All of this is stuff that should be standard in RTS, yet somehow is not.
They're at odds with the competitive crowd's idea of what skills should decide who wins matches, and the autists from that one screech loudly online.
Because the market leader, that is Blizzard, didn't do it. Every industry, every creative medium, has very few people with actual vision that can innovate and do their own thing, most are copy-cats with minor twists going along the current fads. This is how you get major artistic trends... and this is why most indie games are trash even if they have no suits limiting their vision (see all the deckbuilders and other current fads on steam).
It's these two. Starcrap niggers are so fucking retarded they think that having a loop button on your factories is a bad thing because in Real Time
Strategy you should be... going back to click and add more units to the queue. They protest against anything that shifts the genre away from fucking around the UI to focusing on strategy, so Blizzard abstains from fixing their games, and then every other developer looks at Blizzard and goes "oh, well if Blizzard isn't doing it, we shouldn't either" and then they wonder why RTS games keep flopping.

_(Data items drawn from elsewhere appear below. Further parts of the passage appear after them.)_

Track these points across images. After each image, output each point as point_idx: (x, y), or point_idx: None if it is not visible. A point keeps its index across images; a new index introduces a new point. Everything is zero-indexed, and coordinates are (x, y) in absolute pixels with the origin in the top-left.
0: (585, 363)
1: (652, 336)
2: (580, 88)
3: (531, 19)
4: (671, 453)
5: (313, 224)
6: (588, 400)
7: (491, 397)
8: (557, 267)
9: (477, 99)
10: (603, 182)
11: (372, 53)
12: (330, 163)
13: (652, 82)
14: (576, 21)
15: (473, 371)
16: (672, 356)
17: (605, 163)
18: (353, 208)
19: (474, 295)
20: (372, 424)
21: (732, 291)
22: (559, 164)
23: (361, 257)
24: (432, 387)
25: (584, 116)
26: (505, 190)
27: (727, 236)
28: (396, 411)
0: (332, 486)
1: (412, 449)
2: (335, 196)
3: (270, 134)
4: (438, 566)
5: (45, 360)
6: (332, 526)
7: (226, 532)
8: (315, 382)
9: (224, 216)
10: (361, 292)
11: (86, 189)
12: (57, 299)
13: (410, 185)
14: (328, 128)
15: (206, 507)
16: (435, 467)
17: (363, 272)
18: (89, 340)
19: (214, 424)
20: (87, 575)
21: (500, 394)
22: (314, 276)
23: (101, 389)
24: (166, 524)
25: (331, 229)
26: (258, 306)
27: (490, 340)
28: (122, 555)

Now I know what the first thing out of their slack-jawed mouths will be: "more micro makes the game harder and requires you to split your attention more, so that's a good thing!" and my answer to that is that if you want to make the game harder, require more attention, more things to focus on and keep track of and do, you should be adding more strategic elements, not intentionally making your UI dogshit. Piling on bad gameplay elements that aren't strategic does not make your RTS better. Piling on more actual strategic things to keep track of - like missile defence networks and power grids that can actually crash (you know, stuff that SupCom does) - does make your RTS better while also increasing the skill and attention required.